Presented By O’Reilly and Cloudera
Make Data Work
September 11, 2018: Training & Tutorials
September 12–13, 2018: Keynotes & Sessions
New York, NY

Accelerating financial data science workflows with GPUs

Joshua Patterson (NVIDIA), Onur Yilmaz (NVIDIA)
5:25pm–6:05pm Wednesday, 09/12/2018
Data science and machine learning
Location: 1A 15/16 Level: Intermediate
Secondary topics:  Financial Services

Who is this presentation for?

  • Data engineers, data scientists, quantitative analysts, and financial analysts

Prerequisite knowledge

  • A basic understanding of pandas, Numba, and scikit-learn
  • Familiarity with data science

What you'll learn

  • Understand why GPUs should be used in big data architectures
  • Explore benchmarks for GPU performance
  • Learn about GoAi and how to get involved


In order to make the most informed and profitable decisions, financial services organizations rely on using simulation methods, advanced modeling, and data mining to better model and understand the possible outcomes of their potential decisions. Due to innovations in computing power and software optimizations, organizations are able to run these highly complex operations faster than ever before, which in turn also generates and requires more data than ever before. Because this data is demanded at a staggeringly fast rate, organizations are increasingly unable to operationalize data fast enough to keep up with the requirements. Existing big data frameworks and machine learning solutions have been a great first step toward tackling this problem, but the cost to scale to the volume and the velocity of current needs has proven to be prohibitively expensive. This has led many to start adopting GPUs for data science.

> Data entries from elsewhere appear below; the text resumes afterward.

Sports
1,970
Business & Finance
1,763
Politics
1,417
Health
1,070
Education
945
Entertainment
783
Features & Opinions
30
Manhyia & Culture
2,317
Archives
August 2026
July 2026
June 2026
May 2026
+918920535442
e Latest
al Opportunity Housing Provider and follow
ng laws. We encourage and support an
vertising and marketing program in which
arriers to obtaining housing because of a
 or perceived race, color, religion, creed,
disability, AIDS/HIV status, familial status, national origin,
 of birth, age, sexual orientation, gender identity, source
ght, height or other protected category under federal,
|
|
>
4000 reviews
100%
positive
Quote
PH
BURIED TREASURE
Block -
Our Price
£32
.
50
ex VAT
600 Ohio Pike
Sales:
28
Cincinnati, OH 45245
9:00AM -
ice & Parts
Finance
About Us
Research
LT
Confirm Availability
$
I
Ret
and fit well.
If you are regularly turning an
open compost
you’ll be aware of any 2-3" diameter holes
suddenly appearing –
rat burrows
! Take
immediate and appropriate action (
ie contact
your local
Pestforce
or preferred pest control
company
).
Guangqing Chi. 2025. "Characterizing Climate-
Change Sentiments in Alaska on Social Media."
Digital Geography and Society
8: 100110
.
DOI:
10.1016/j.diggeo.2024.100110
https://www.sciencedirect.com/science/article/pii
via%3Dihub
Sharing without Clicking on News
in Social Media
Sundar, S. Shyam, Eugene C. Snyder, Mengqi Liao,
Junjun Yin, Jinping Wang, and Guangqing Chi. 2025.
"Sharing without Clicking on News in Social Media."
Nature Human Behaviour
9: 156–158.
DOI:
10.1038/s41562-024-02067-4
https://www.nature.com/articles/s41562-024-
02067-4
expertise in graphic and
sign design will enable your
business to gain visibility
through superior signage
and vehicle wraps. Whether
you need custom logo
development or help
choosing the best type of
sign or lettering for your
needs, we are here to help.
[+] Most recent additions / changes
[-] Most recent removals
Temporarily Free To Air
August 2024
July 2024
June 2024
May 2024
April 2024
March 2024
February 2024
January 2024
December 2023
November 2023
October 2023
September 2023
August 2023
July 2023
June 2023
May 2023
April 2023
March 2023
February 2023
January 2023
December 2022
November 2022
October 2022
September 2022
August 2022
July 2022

Joshua Patterson and Onur Yilmaz discuss several GPU-accelerated data science tools and libraries that can be used to process financial data more efficiently. They also explore the evolution of the GPU data science ecosystem and discuss the motivation behind and value of the GPU Open Analytics Initiative (GoAi)—a collection of libraries, frameworks, and APIs built on Apache Arrow designed to simplify and accelerate development and performance. They conclude by sharing machine learning and deep learning approaches to various financial services use cases.

Photo of Joshua Patterson

Joshua Patterson


Joshua Patterson is a director of AI infrastructure at NVIDIA leading engineering for RAPIDS.AI. Previously, Josh was a White House Presidential Innovation Fellow and worked with leading experts across public sector, private sector, and academia to build a next-generation cyberdefense platform. His current passions are graph analytics, machine learning, and large-scale system design. Josh loves storytelling with data and creating interactive data visualizations. He holds a BA in economics from the University of North Carolina at Chapel Hill and an MA in economics from the University of South Carolina Moore School of Business.

Photo of Onur Yilmaz

Onur Yilmaz


Onur Yilmaz is a deep learning solution architect at NVIDIA, where he works on deep learning use cases for finance and helps researchers and data scientists adopt deep learning and GPU technology. Onur holds a PhD in computer engineering from the New Jersey Institute of Technology; his dissertation focused on traditional machine learning and high-performance signal processing for finance.